===== Exercise materials

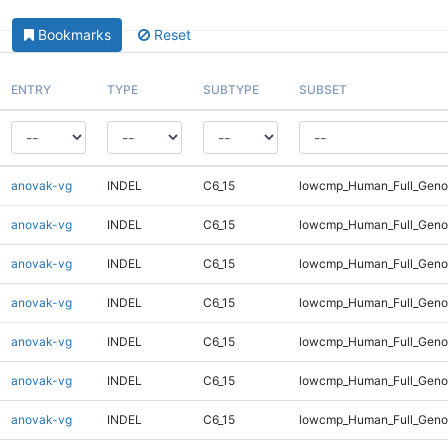
Bookmarks
Reset
ENTRY
TYPE
SUBTYPE
SUBSET
anovak-vg
INDEL
C6_15
lowcmp_Human_Full_Genom
anovak-vg
INDEL
C6_15
lowcmp_Human_Full_Genom
anovak-vg
INDEL
C6_15
lowcmp_Human_Full_Genom
anovak-vg
INDEL
C6_15
lowcmp_Human_Full_Genom
anovak-vg
INDEL
C6_15
lowcmp_Human_Full_Genom
anovak-vg
INDEL
C6_15
lowcmp_Human_Full_Genom
anovak-vg
INDEL
C6_15
lowcmp_Human_Full_Genom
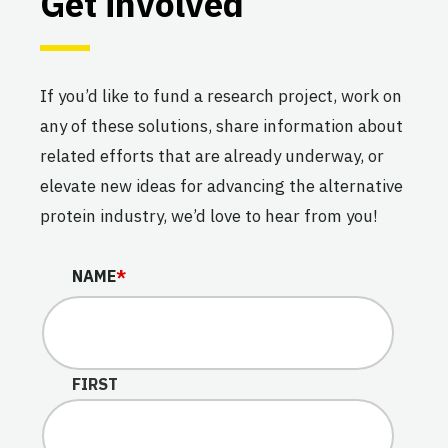
Get involved
If you’d like to fund a research project, work on
any of these solutions, share information about
related efforts that are already underway, or
elevate new ideas for advancing the alternative
protein industry, we’d love to hear from you!
COMPANY
NAME
*
This field is for validation purposes and should be lef
FIRST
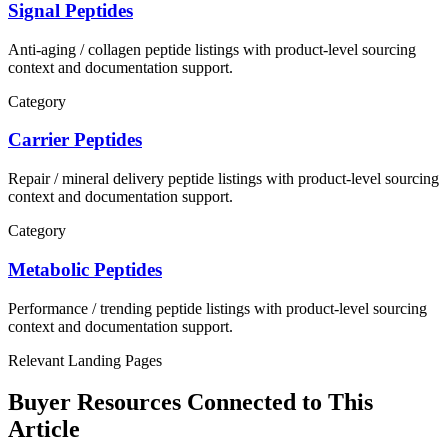
Signal Peptides
Anti-aging / collagen
peptide listings with product-level sourcing
context and documentation support.
Category
Carrier Peptides
Repair / mineral delivery
peptide listings with product-level sourcing
context and documentation support.
Category
Metabolic Peptides
Performance / trending
peptide listings with product-level sourcing
context and documentation support.
Relevant Landing Pages
Buyer Resources Connected to This
Article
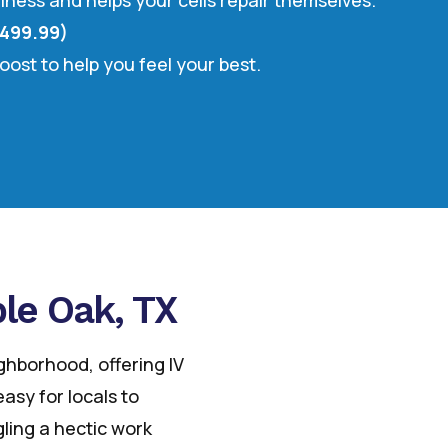
llness and helps your cells repair themselves.
$499.99)
oost to help you feel your best.
ble Oak, TX
ighborhood, offering IV
asy for locals to
ling a hectic work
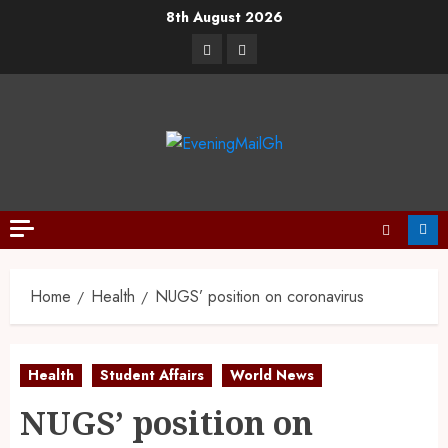
8th August 2026
Home
Health
NUGS’ position on coronavirus
Health
Student Affairs
World News
NUGS’ position on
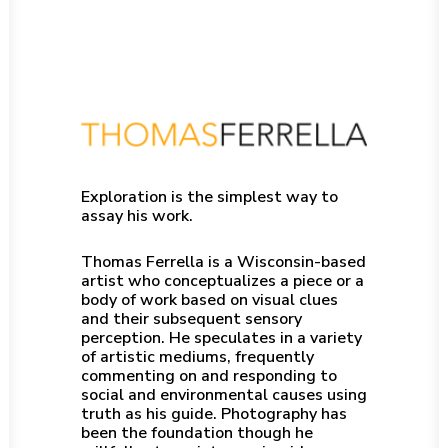
Exploration is the simplest way to
assay his work.
Thomas Ferrella is a Wisconsin-based
artist who conceptualizes a piece or a
body of work based on visual clues
and their subsequent sensory
perception. He speculates in a variety
of artistic mediums, frequently
commenting on and responding to
social and environmental causes using
truth as his guide. Photography has
been the foundation though he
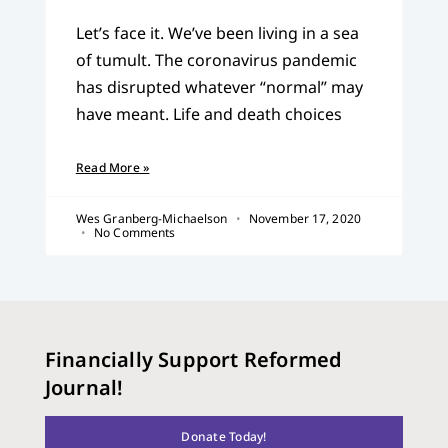
Let’s face it. We’ve been living in a sea
of tumult. The coronavirus pandemic
has disrupted whatever “normal” may
have meant. Life and death choices
Read More »
Wes Granberg-Michaelson
November 17, 2020
No Comments
Financially Support Reformed
Journal!
Donate Today!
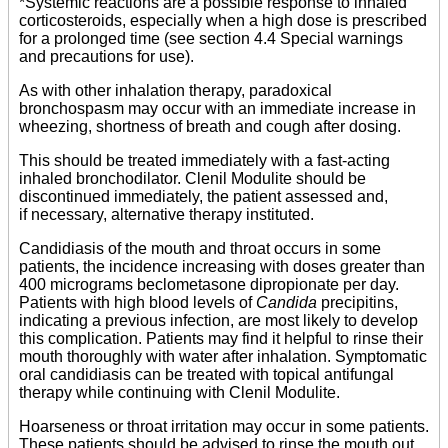
*Systemic reactions are a possible response to inhaled
corticosteroids, especially when a high dose is prescribed
for a prolonged time (see section 4.4 Special warnings
and precautions for use).
As with other inhalation therapy, paradoxical
bronchospasm may occur with an immediate increase in
wheezing, shortness of breath and cough after dosing.
This should be treated immediately with a fast-acting
inhaled bronchodilator. Clenil Modulite should be
discontinued immediately, the patient assessed and,
if necessary, alternative therapy instituted.
Candidiasis of the mouth and throat occurs in some
patients, the incidence increasing with doses greater than
400 micrograms beclometasone dipropionate per day.
Patients with high blood levels of
Candida
precipitins,
indicating a previous infection, are most likely to develop
this complication. Patients may find it helpful to rinse their
mouth thoroughly with water after inhalation. Symptomatic
oral candidiasis can be treated with topical antifungal
therapy while continuing with Clenil Modulite.
Hoarseness or throat irritation may occur in some patients.
These patients should be advised to rinse the mouth out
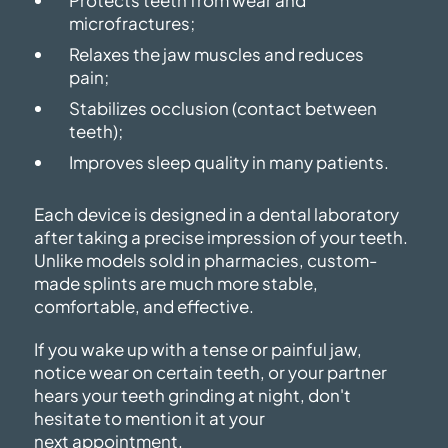
Protects teeth from wear and
microfractures;
Relaxes the jaw muscles and reduces
pain;
Stabilizes occlusion (contact between
teeth);
Improves sleep quality in many patients.
Each device is designed in a dental laboratory
after taking a precise impression of your teeth.
Unlike models sold in pharmacies, custom-
made splints are much more stable,
comfortable,
and effective.
If you wake up with a tense or painful jaw,
notice wear on certain teeth, or your partner
hears your teeth grinding at night, don't
hesitate to mention it at your
next appointment.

==========

- [Exercise brief]:
Scanning the data above, copy out every line where "some" is found.

- [Exercise result]:
Candidiasis of the mouth and throat occurs in some
Hoarseness or throat irritation may occur in some patients.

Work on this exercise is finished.